TEXT:
+ + + +
M. C. Reynolds

No. 17, 14
- Position: Quarterback

Personal information
- Born: February 11, 1935 Mansfield, Louisiana, U.S.
- Died: September 8, 1991 (aged 56) Shreveport, Louisiana, U.S.
- Listed height: 6 ft 0 in (1.83 m)
- Listed weight: 193 lb (88 kg)

Career information
- College: LSU
- NFL draft: 1958 (undrafted)

Career history

Playing
- Chicago Cardinals (1958–1959); Washington Redskins (1960); Buffalo Bills (1961); Oakland Raiders (1962); Saskatchewan Roughriders (1963);

Coaching
- Texarkana Titans (1970) Assistant;

Career NFL/AFL statistics
- Passing attempts: 450
- Passing completions: 222
- Completion percentage: 49.3%
- TD–INT: 17–28
- Passing yards: 2,932
- Passer rating: 57
- Stats at Pro Football Reference

= M. C. Reynolds =

American football player (1935–1991)
+ + + +
(Entries drawn from a collection)
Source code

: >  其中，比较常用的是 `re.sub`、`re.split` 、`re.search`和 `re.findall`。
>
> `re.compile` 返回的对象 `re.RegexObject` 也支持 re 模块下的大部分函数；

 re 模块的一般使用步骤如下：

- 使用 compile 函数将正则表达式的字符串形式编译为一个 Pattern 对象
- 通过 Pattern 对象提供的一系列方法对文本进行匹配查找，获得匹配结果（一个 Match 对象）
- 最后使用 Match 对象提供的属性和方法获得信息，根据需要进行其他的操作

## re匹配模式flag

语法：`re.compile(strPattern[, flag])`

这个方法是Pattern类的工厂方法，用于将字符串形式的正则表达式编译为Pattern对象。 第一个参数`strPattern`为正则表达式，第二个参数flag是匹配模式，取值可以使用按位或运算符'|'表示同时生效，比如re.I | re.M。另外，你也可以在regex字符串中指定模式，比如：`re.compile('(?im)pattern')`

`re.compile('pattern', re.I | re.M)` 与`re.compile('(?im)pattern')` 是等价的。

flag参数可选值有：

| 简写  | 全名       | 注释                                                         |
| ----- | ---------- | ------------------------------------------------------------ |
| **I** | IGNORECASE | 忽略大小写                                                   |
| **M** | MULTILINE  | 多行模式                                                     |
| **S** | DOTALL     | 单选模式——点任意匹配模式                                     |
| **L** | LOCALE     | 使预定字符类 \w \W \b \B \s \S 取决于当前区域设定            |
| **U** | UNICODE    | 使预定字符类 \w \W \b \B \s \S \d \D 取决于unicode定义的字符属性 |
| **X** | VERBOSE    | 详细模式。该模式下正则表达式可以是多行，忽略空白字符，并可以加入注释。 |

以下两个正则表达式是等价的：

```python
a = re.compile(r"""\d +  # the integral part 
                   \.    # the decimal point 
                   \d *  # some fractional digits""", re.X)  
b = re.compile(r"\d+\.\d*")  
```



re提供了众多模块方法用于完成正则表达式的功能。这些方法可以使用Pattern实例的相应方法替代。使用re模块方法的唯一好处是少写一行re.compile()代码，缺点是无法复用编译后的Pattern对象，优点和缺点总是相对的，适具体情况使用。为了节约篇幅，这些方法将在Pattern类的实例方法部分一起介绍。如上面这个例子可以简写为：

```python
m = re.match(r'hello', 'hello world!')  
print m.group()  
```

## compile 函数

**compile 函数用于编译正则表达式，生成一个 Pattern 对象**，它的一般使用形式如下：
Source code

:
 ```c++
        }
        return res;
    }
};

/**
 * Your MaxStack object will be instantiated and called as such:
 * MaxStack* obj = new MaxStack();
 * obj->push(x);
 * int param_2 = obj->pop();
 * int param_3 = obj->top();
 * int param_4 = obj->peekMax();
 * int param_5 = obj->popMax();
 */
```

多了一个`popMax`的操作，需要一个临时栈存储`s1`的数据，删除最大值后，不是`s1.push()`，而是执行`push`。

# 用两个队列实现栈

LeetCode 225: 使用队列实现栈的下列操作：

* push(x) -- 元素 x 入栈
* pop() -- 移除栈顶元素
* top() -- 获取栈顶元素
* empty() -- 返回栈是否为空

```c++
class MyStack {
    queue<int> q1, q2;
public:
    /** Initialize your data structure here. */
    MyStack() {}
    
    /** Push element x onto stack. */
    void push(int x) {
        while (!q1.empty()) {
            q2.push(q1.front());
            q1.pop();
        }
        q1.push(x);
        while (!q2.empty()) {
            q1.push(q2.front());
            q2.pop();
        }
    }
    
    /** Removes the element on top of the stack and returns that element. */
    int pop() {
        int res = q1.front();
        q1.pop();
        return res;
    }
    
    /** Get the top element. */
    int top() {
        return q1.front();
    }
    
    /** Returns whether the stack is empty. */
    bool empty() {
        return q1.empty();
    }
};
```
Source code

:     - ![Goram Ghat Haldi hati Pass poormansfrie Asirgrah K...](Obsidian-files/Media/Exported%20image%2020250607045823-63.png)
+ + + +
ACTIONS TO TAKE:
1) Based on the profile of M. C. Reynolds, does each statement agree with it? Answer yes or no for each, and quote the words that decide it. (a) He was chosen in the 1958 NFL draft. (b) He played for the Oakland Raiders in 1962. (c) He died in Mansfield, Louisiana.
2) Resume the profile of M. C. Reynolds after its final line.
The records have nothing to do with this.

RESULTS FOR THE EXERCISE:
1) (a) No: "NFL draft: 1958 (undrafted)". (b) Yes: "Oakland Raiders (1962)". (c) No: "Died: September 8, 1991 (aged 56) Shreveport, Louisiana, U.S."

2)
Mack Charles Reynolds (February 11, 1935 - September 8, 1991) was an American professional football player who was a quarterback in the National Football League (NFL) for the Chicago Cardinals and Washington Redskins. Reynolds also played in the American Football League (AFL) for the Buffalo Bills and Oakland Raiders. In five seasons, he played 39 games and had 2,932 passing yards.

Reynolds played college football for the LSU Tigers.